**Exercise goal:**
Copy the lines of the material below word for word, starting at the line containing "order: Asterales" and ending at the line containing "common name: Golden crownbeard", with both of those lines included.

+ + +

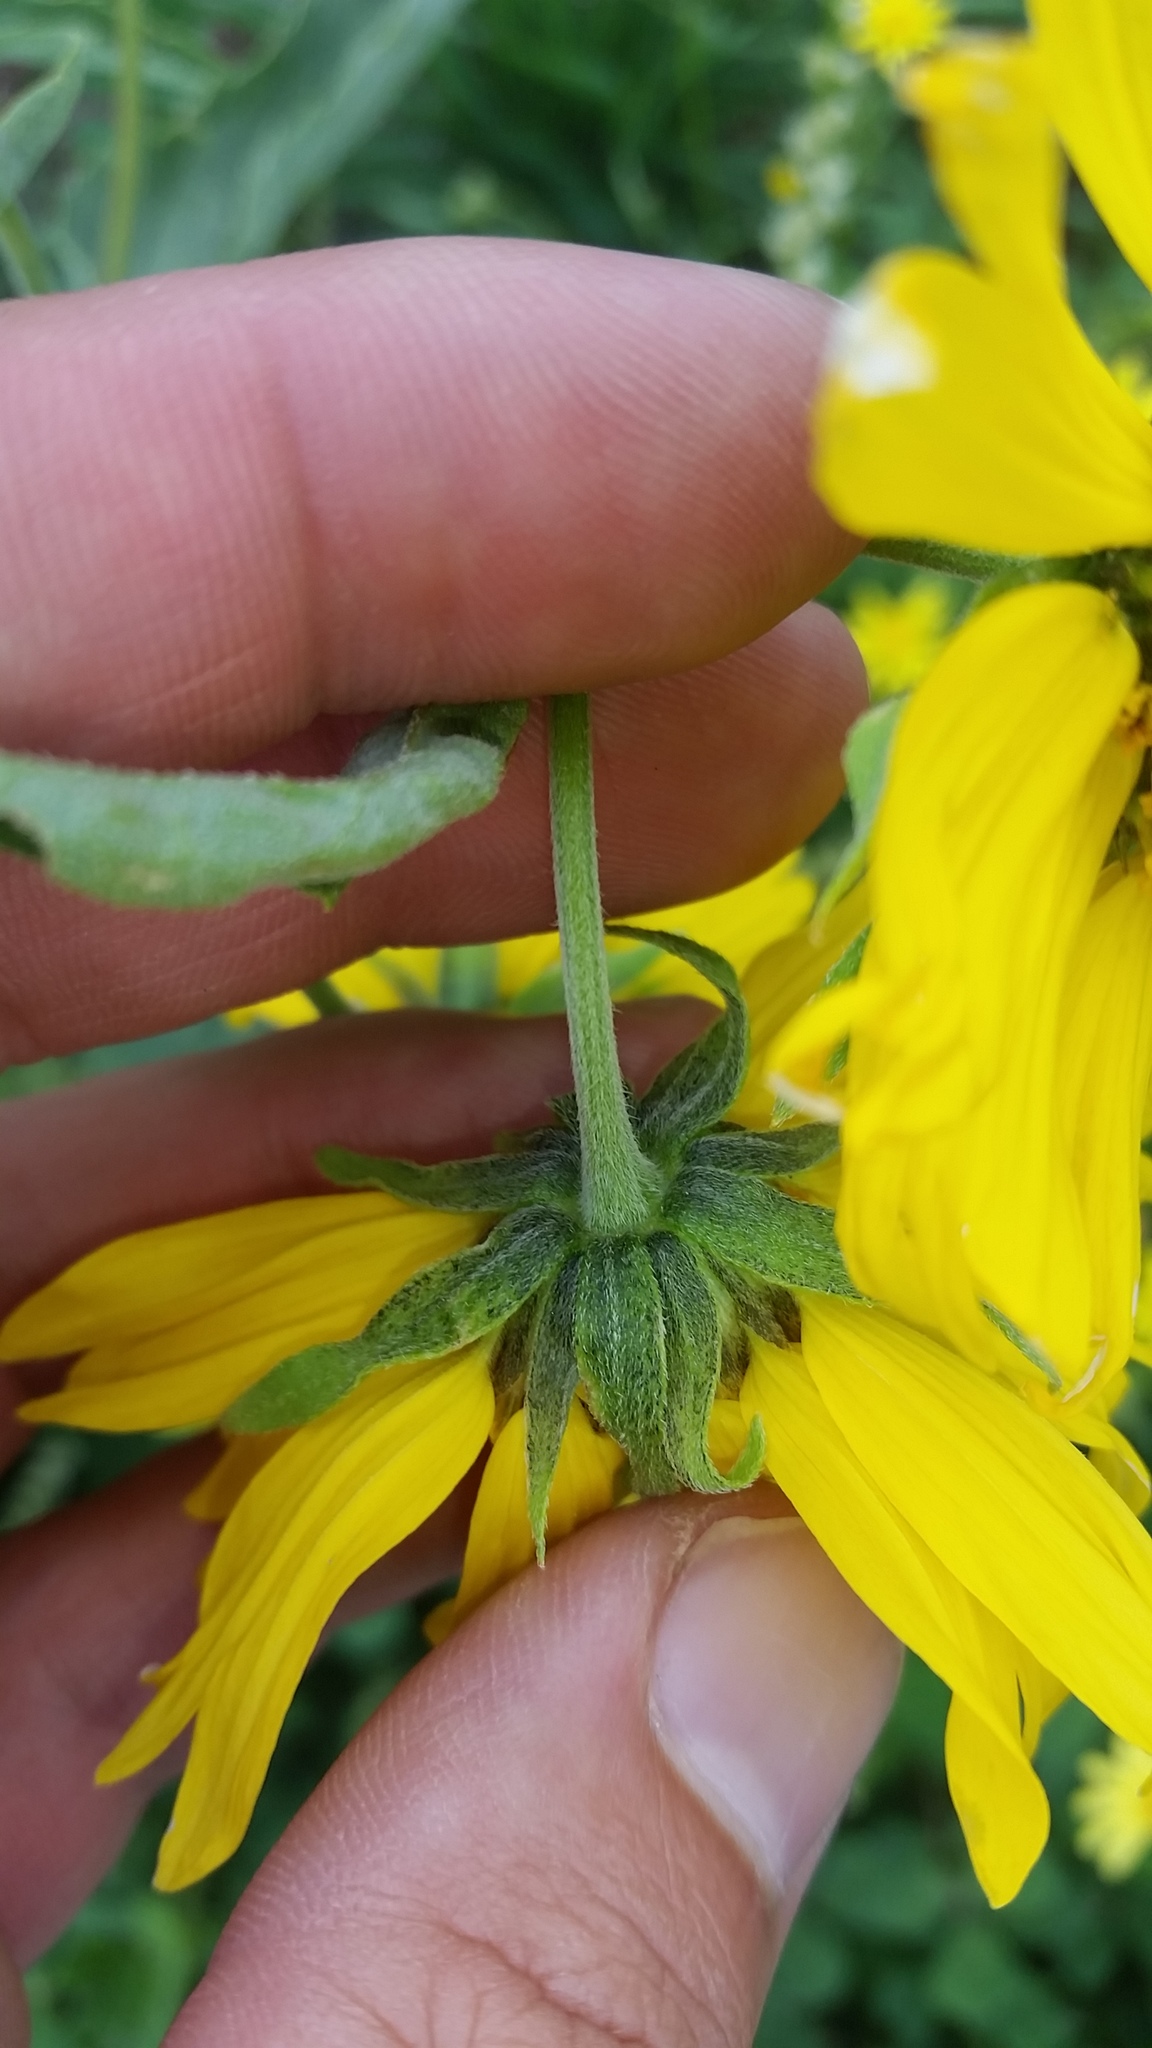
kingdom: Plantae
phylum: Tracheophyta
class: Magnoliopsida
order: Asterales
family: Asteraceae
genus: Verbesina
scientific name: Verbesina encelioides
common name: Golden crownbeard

+ + +

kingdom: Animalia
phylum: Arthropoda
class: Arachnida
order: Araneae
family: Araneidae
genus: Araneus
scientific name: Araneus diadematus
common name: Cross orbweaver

+ + +

**Task output:**
order: Asterales
family: Asteraceae
genus: Verbesina
scientific name: Verbesina encelioides
common name: Golden crownbeard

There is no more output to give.